» BAGIAN LATIHAN
(a) Ubah paragraf teks bacaan yang diawali dengan "Saya adalah perempuan kelahiran Palembang" menjadi daftar poin yang lebih ringkas. Pertahankan fakta-fakta utamanya.
(b) Kembalikan tanpa perubahan hanya baris-baris dari daftar data, dimulai dari baris yang memuat "This screenshot has height=540, width=960. What" dan diakhiri dengan baris yang memuat "Locate an element", kedua baris itu termasuk.

» TEKS BACAAN
1025 - Bundo Kanduang Jauh di Mato

Nama Inisiator

Miranda

Bidang Seni

penelitian

Pengalaman

10 tahun

Contoh Karya

BBM_Miranda.jpg

Kategori Proyek

perjalanan

Deskripsi Proyek

Saya tertarik untuk menelaah keselarasan antara konsep Bundo Kanduang dan matrilineal yang dianut masyarakat Padang, dengan praksis keseharian perempuan Padang. Dalam penelitian ini, saya ingin mencari tahu, sejauh mana masyarakat Padang mengejawantahkan konsep kesetaraan gender, terutama menyangkut perempuan-perempuan yang secara sosial dipandang "tidak sempurna" (tidak menikah, tidak punya anak, atau menyandang disabilitas). Bagaimana pula para perempuan dengan pilihan dan kebutuhan yang spesifik ini dipandang, diterima, dan ditempatkan dalam suku mereka, dan dalam struktur masyarakat Minangkabau secara luas. Alur proyek terdiri dari proses penelitian literer, penelitian lapangan dengan melakukan perjalanan ke Padang dan berkolaborasi dengan periset lokal, proses mendokumentasikan hasil penelitian (produksi video), proses editing, dan finalisasi video dokumenter. Hasil penelitian ini diproyeksikan untuk diputar di hadapan khalayak Padang, dengan membuka ruang diskusi. Melalui proyek ini pula, saya berharap dapat melihat ulang diri saya dalam konteks kekaryaan. Meski dunia yang sesungguhnya saya geluti adalah tulis-menulis, sudah sejak lama saya ingin membuat karya dalam bentuk video dokumenter. Media audio-visual cenderung lebih mudah diterima oleh berbagai kalangan, ketimbang buku atau dokumentasi tertulis lainnya. Hibah ini menantang saya untuk mewujudkannya.

Latar Belakang Proyek

Saya adalah perempuan kelahiran Palembang, yang mewarisi darah Padang dari kakek dan ayah saya. Dalam keluarga besar saya dari garis ibu, perempuan hampir selalu menempati posisi dominan, terutama sebagai perekat silaturahim dan tempat bertanya dalam mengambil keputusan. Di sisi lain, saya tak pernah tinggal lama di Sumatera. Sedemikian berjaraknya saya dengan asal-usul, sehingga saya selalu menahbiskan diri sebagai orang Jawa. Namun, matrilineal adalah kata yang sejak lama sudah 'nyangkut dan mengganggu benak saya. Dari sejumlah referensi permukaan yang saya telusuri, konsep matrilineal masyarakat Minangkabau sendiri tak sepenuhnya sejalan dengan gagasan kesetaraan gender yang saya bayangkan semula. Konsep kekerabatan ini menggunakan jalur ibu, menempatkan perempuan sebagai pengambil keputusan, dan memberinya kepastian hak waris (rumah) dalam keluarga, namun di sisi lain juga menerapkan nilai-nilai yang, bagi sebagian orang, seolah membatasi gerak langkah perempuan. Tatanan masyarakat Minangkabau sendiri berlandaskan pada Al-Qur'an (adat basandi syarak, syarak basandi Kitabullah). Persinggungan dengan teman-teman penyandang disabilitas, dan mereka yang memilih untuk tidak menikah atau belum juga punya anak (seperti saya sendiri), kemudian menimbulkan pertanyaan lanjutan. Ketika dalam persepsi masyarakat Minangkabau, perempuan senantiasa disanjung dan ditinggikan, apakah demikian pula halnya dengan perempuan yang dipandang "tidak sempurna"?

» DATA YANG DIBERIKAN

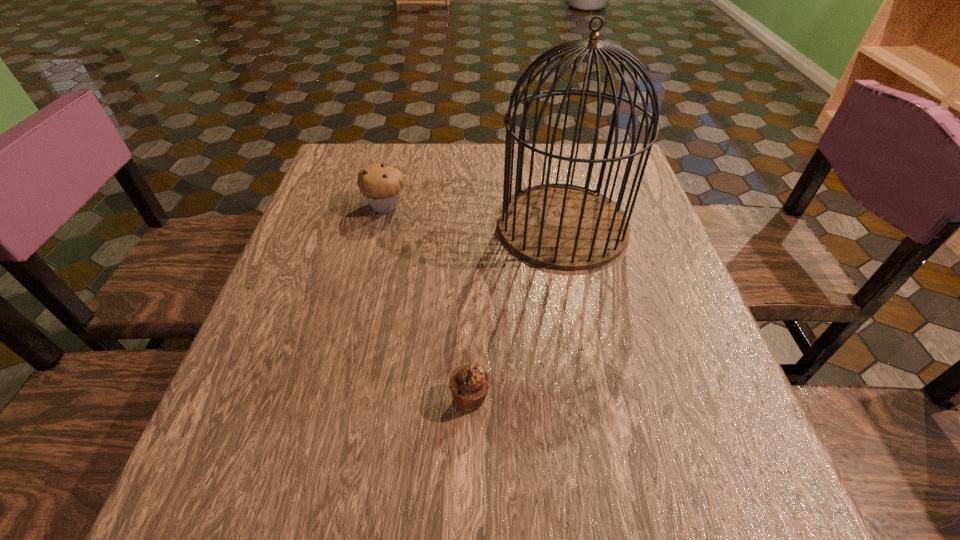
At what (x,y) coordinates should I click in order to perform the action: click on vacant space located on the back of the nearer muffin. Please return your answer as a coordinate pair (x, y). This screenshot has width=960, height=540. Looking at the image, I should click on (471, 329).

The height and width of the screenshot is (540, 960). Find the location of `object that is at the far edge`. object that is at the far edge is located at coordinates (567, 227).

The width and height of the screenshot is (960, 540). I want to click on object present at the left edge, so click(381, 185).

This screenshot has height=540, width=960. What are the coordinates of `object located in the right edge section of the desktop` in the screenshot? It's located at (567, 227).

The width and height of the screenshot is (960, 540). What are the coordinates of `object situated at the far right corner` in the screenshot? It's located at (567, 227).

I want to click on vacant region at the far edge of the desktop, so click(x=427, y=159).

Locate an element on the screen. The image size is (960, 540). vacant space at the near edge of the desktop is located at coordinates (584, 504).

This screenshot has width=960, height=540. What are the coordinates of `vacant space at the left edge` in the screenshot? It's located at [x=292, y=263].

In the image, there is a desktop. Where is `free space at the right edge`? free space at the right edge is located at coordinates (685, 363).

This screenshot has height=540, width=960. I want to click on vacant region at the far right corner, so click(641, 184).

» JAWABAN TUGAS
(a)
- Penulis lahir di Palembang dan mewarisi darah Padang dari kakek dan ayahnya.
- Dalam keluarga besarnya dari garis ibu, perempuan hampir selalu dominan, terutama sebagai perekat silaturahim dan tempat bertanya dalam mengambil keputusan.
- Penulis tak pernah tinggal lama di Sumatera dan selalu menahbiskan diri sebagai orang Jawa.
- Kata "matrilineal" sejak lama mengganggu benaknya.
- Menurut referensi permukaan yang ditelusurinya, konsep matrilineal Minangkabau tak sepenuhnya sejalan dengan gagasan kesetaraan gender yang semula dibayangkannya.
- Konsep ini memakai jalur ibu, menempatkan perempuan sebagai pengambil keputusan, dan memberinya kepastian hak waris (rumah). Namun, konsep ini juga menerapkan nilai-nilai yang bagi sebagian orang seolah membatasi gerak perempuan.
- Tatanan masyarakat Minangkabau berlandaskan Al-Qur'an (adat basandi syarak, syarak basandi Kitabullah).
- Persinggungan dengan teman-teman penyandang disabilitas serta mereka yang memilih tidak menikah atau belum punya anak, seperti penulis sendiri, memunculkan pertanyaan lanjutan. Jika perempuan senantiasa disanjung dan ditinggikan dalam persepsi masyarakat Minangkabau, apakah demikian pula halnya dengan perempuan yang dipandang "tidak sempurna"?

(b)
This screenshot has height=540, width=960. What are the coordinates of `object located in the right edge section of the desktop` in the screenshot? It's located at (567, 227).

The width and height of the screenshot is (960, 540). What are the coordinates of `object situated at the far right corner` in the screenshot? It's located at (567, 227).

I want to click on vacant region at the far edge of the desktop, so click(x=427, y=159).

Locate an element on the screen. The image size is (960, 540). vacant space at the near edge of the desktop is located at coordinates (584, 504).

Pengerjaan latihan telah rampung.